‘Terrified … Frazzled’: Four Black Harvard Students Awaken At 4 A.M., Held At Gunpoint By Campus Cops In ‘Full Riot Gear’ After Hoax 911 Call

Harvard campus police held four African-American undergraduates at gunpoint after a false 911 report alleged someone in the room had a gun.

While the campus administration informed the graduating seniors the cops were responding to a hoax, one of the students said the group is “traumatized” by the ordeal. They are also disappointed at how quickly and quietly the school moved past the botched raid without answering their questions.

Black Harvard Held at Gunpoint in Dorm
Harvard seniors David G. Madzivanyika and Jarah Cotton were among four Black students held at gunpoint at a dorm on April 3, 2023. (Photo: 7News/YouTube screenshot)

At about 4 a.m. on Monday, April 3, five armed officers from the Harvard University Police Department banged on the door of Jarah K. Cotton’s suite, located in the almost 100-year-old dormitory Leverett House, according to The Crimson.

Cotton and her suitemates Jazmin N. Dunlap, David G. Madzivanyika, and Alexandra C. René were still foggy from sleeping when the police demanded by force of weapons that all four of them “open up.”

In an interview with The Boston Globe, Cotton said they “were all terrified” and “frazzled” by the events of that morning.

An anonymous caller contacted their dispatch and reported someone was “threatening violence against occupants” of the dorm. Someone from the department called Cotton and René’s phones about 30 minutes before the raid, but because they were asleep. No one answered. The police decided to raid the room.

The officers arrived dressed “in full riot gear” and ordered the four out of the suite, instructing them to keep their hands in the air. They then made the students enter another suite as they searched their space for firearms.

Cotton said the officers immediately pointed their rifles directly at them.

“All I can recall having in my mind is ‘I haven’t done anything,’” Cotton said.

Madzivanyika said the group complied because they didn’t know what was happening, WHDH reported.

When the officers could not find anything after 20 minutes, one came over to the group of Black students and explained it had been a false report. They responded to what seemed to be an active threat in the building, and the students could return to their rooms.

HUPD discovered “negative results for an individual with a firearm or any persons acting in a suspicious manner,” says the department’s spokesperson, Steven G. Catalano.
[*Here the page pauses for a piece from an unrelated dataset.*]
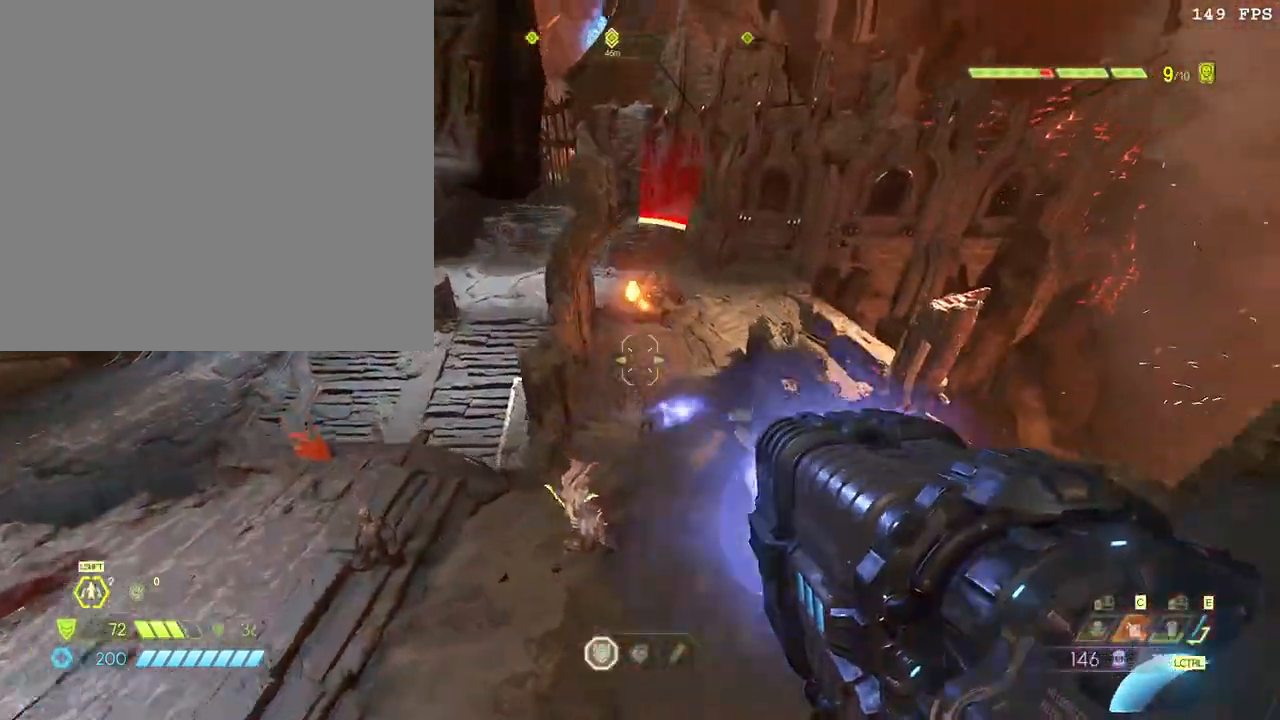
{"keys": ["d", "w"], "mouse": ["left"]}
According to sources, this phenomenon of fake reports to 911 dispatchers is called “swatting” and has been frequent on campuses across the state. The school alerted the Boston branch of the FBI about this prank, which the agency says is one among thousands each year.

Now, the group is left to process their feelings about the raid— not only the trauma of having guns pulled on them by police but the social implication of being Black in a white space and assumed to be connected to criminal activity.
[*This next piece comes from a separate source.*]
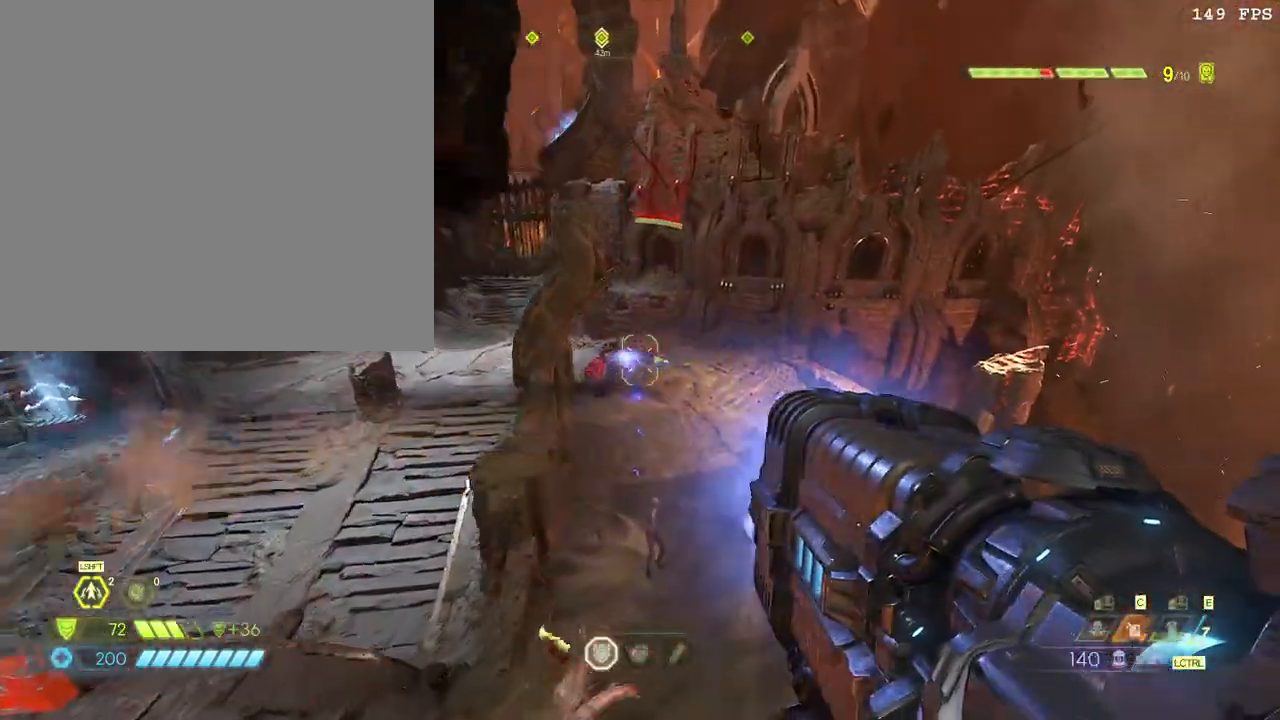
{"keys": ["space", "w"], "mouse": ["left"], "events": [[267, "ctrl_l", "down"], [400, "ctrl_l", "up"], [433, "d", "up"], [500, "space", "down"]]}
“We were all extremely scared, particularly because my roommates and I are Black students who have been bombarded our whole lives with stories and images portraying how situations such as this had ended up terribly,” Cotton wrote in an email to the school newspaper. “We felt our lives were in danger. We are traumatized.”
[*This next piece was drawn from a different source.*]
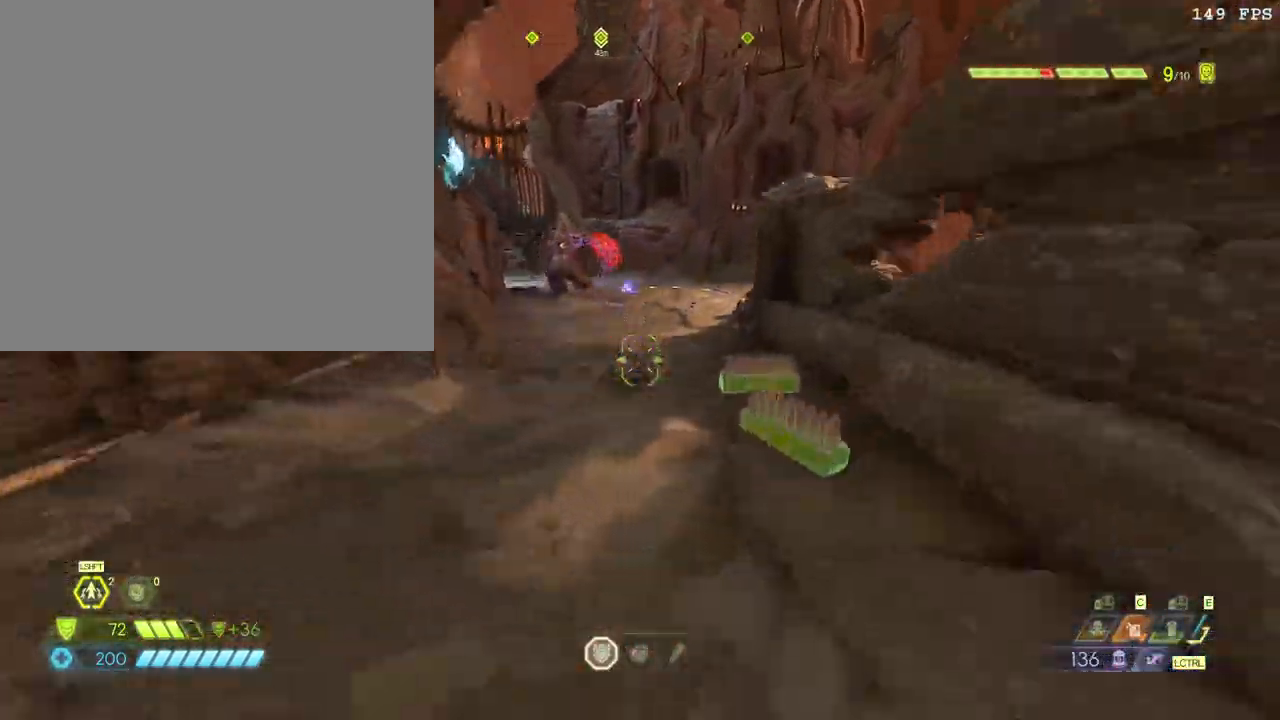
{"keys": ["d", "space"], "mouse": ["left"], "events": [[67, "r", "down"], [133, "mouse_left", "up"], [183, "space", "up"], [300, "r", "up"], [333, "space", "down"], [383, "d", "down"], [433, "w", "up"], [450, "mouse_left", "down"]]}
She also said she “felt like a criminal.”

René says she felt “very dismissed by the university” when she pushed for deeper responses to the incident.

“This isn’t something that happens a lot, so I can understand how the first response is not the best response,” said René. “But there has been limited action to remedy the situation.”

Leverett House Interim Resident Dean John Nowak, Faculty Deans Daniel G. Deschler and Eileen E. Reynolds emailed students about the incident later in the morning.

“We all process activities like this morning’s differently. Please check in with yourself and on each other,” the deans collectively wrote. The officials suggested the Harvard Counseling and Mental Health Services support lines as resources for students impacted by the raid.

Cotton said this was a good effort, saying, “It at least gave students who had become privy to the situation, or who had heard it, the opportunity to hear what actually happened.”

But for the four, it was not enough. They still have several questions that have gone unanswered.

Cotton said, “being accosted in your place of residence warrants a University-wide response, warrants the president’s attention, warrants the dean of students’ attention, warrants an email, at the very least.”

Dunlap said the school should at least have a conversation about what to do just in case the threats are real next time.

“Just because this threat wasn’t imminent this time doesn’t mean it won’t be next time,” she said.

Despite requests, Jonathan Palumbo, the school’s spokesperson, has not yet commented on the raid. The police force also has not released a statement regarding the raid, leaving the dean’s email as the only response from Harvard’s administration.